As part of the 1992 deal, both parties agreed on a payment plan that would see the debt retired by 2060. It's estimated if both parties continue to slowly pay-off this debt the total cost will amount to $45 billion ($15 billion for teachers, $30 billion for taxpayers) by the year 2060. This, some argue, is the reason why the government should pay-off its portion of the debt sooner, rather than later. Doing so may make sense if early payment penalties are lower than the long-term debt servicing costs.
But here's the rub.
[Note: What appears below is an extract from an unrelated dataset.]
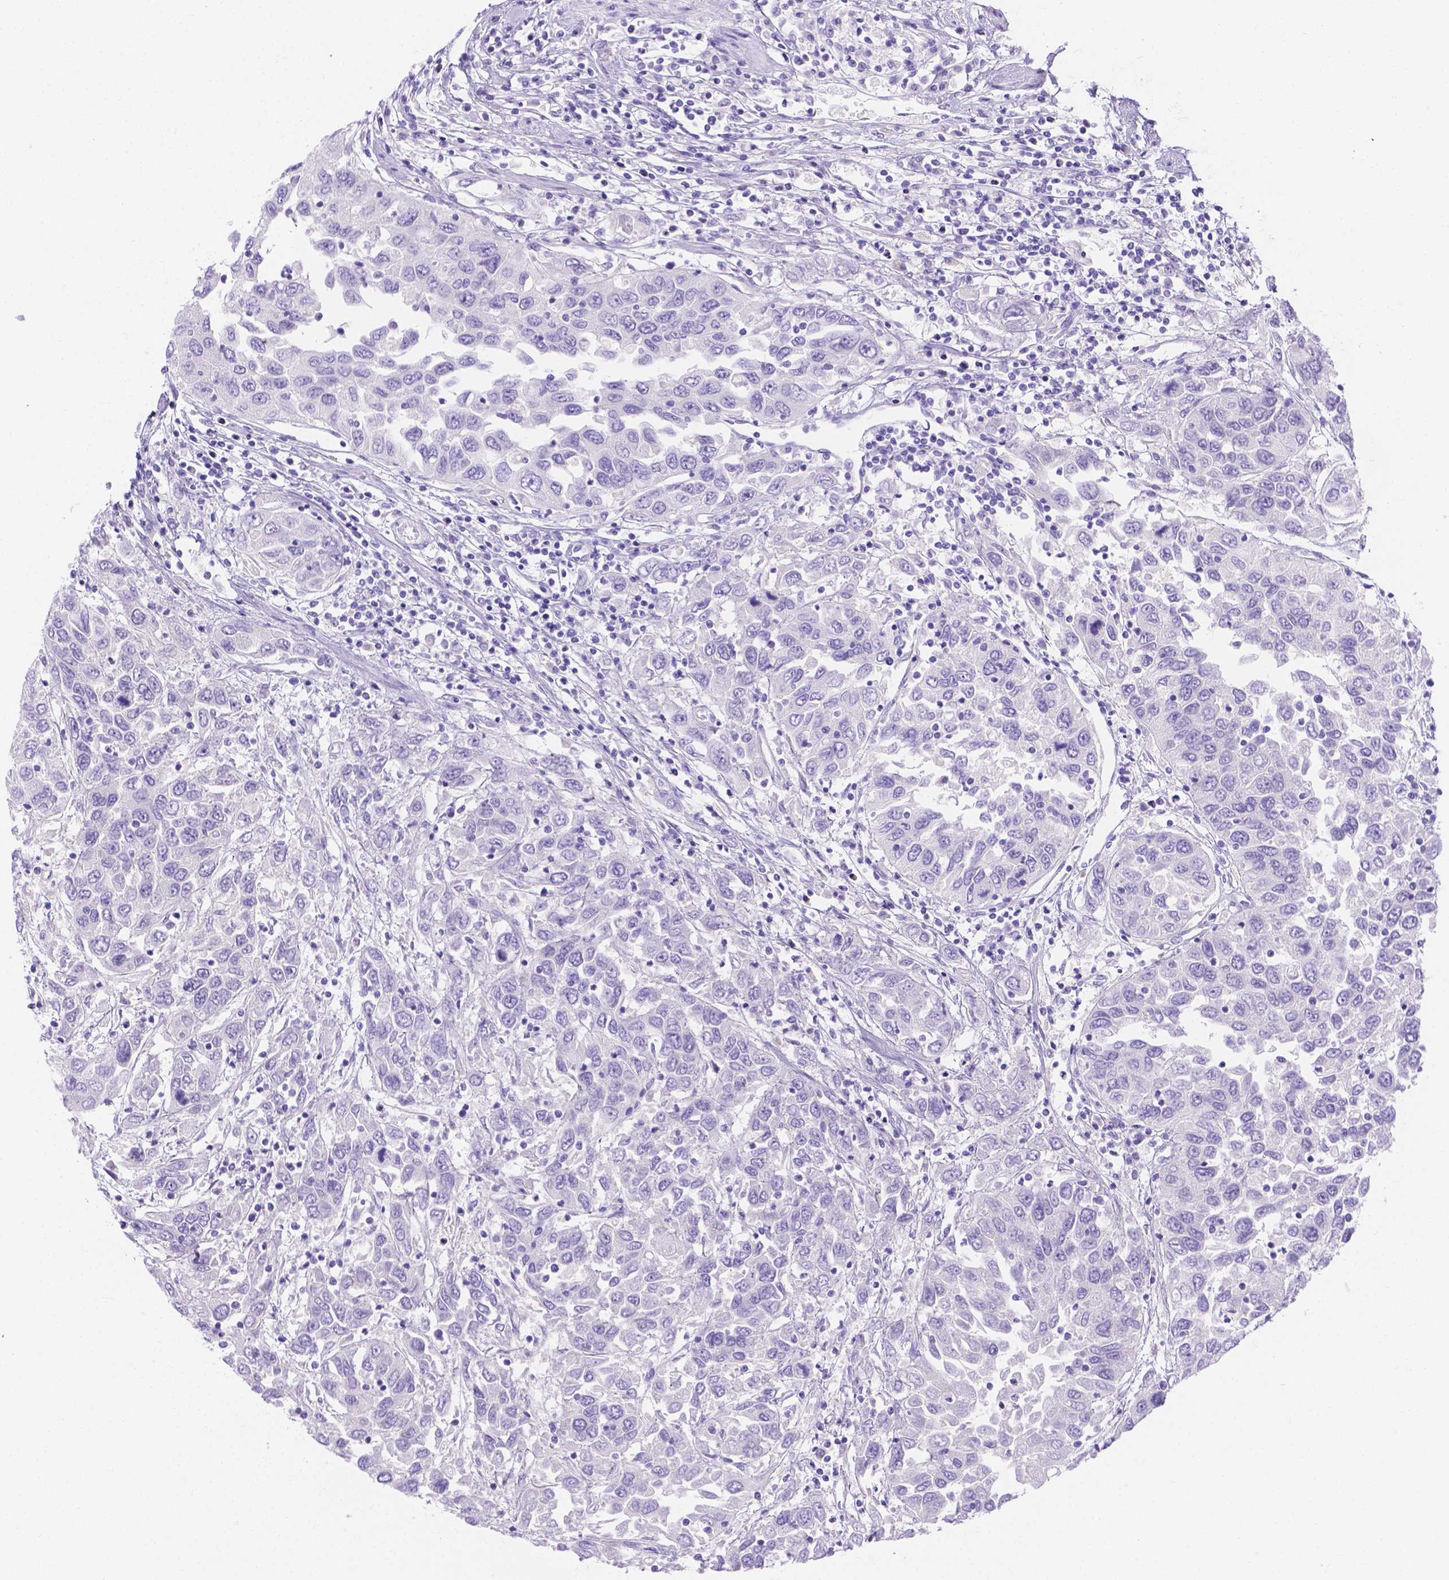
{"staining": {"intensity": "negative", "quantity": "none", "location": "none"}, "tissue": "urothelial cancer", "cell_type": "Tumor cells", "image_type": "cancer", "snomed": [{"axis": "morphology", "description": "Urothelial carcinoma, High grade"}, {"axis": "topography", "description": "Urinary bladder"}], "caption": "Immunohistochemistry photomicrograph of urothelial carcinoma (high-grade) stained for a protein (brown), which shows no positivity in tumor cells.", "gene": "MLN", "patient": {"sex": "male", "age": 76}}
The ATA says the government should pay-off the teachers $2.1 billion share of the debt as well.
Asking taxpayers to cover the teachers' portion of the unfunded pension debt is a very hard sell, especially considering less than 33 per cent of all Canadians have employer-provided pensions, and even less would have "defined benefit" pension plans like the teachers enjoy.
In fact, "defined benefit" pension plans have been on their way out in the private sector, mainly due to their large unfunded liabilities. Many have been replaced with "defined contribution" plans instead, where employers match employee contributions dollar for dollar into a retirement savings plan.
But, in order for taxpayers to even fathom a re-negotiation of the 1992 deal (which could cost Albertans $600 each), teachers would have to offer something very, very substantial in return.
In 2002, then Learning Minister, Dr. Lyle Oberg offered, on behalf of taxpayers, to take on the teachers' portion of the debt in return for ten years of labour peace. Incredibly, teachers rejected the offer. An offer that would have expired in 2012, 48 years sooner than the teachers are going to be able to pay-off the debt on their own.
As if the 2002 offer wasn't generous enough, the new Education Minister, at the direction of Premier Stelmach, has appointed a new task force to once again examine the potential of taxpayers taking on the teachers' debt.
It's puzzling why Premier Stelmach would have ever agreed to proactively re-examine this issue. The ATA already indicated the 2002 offer was unacceptable - a deal where teachers clearly were the winners. It's doubtful they're now willing to offer anything more.
Premier Stelmach should certainly entertain offers, but he must remember: this is not taxpayers' debt, it is teachers' debt.
He is in no way obligated to re-negotiate the 1992 agreement, it still stands today. Any offer from the teachers that doesn't put taxpayers in a significantly better position, must be rejected.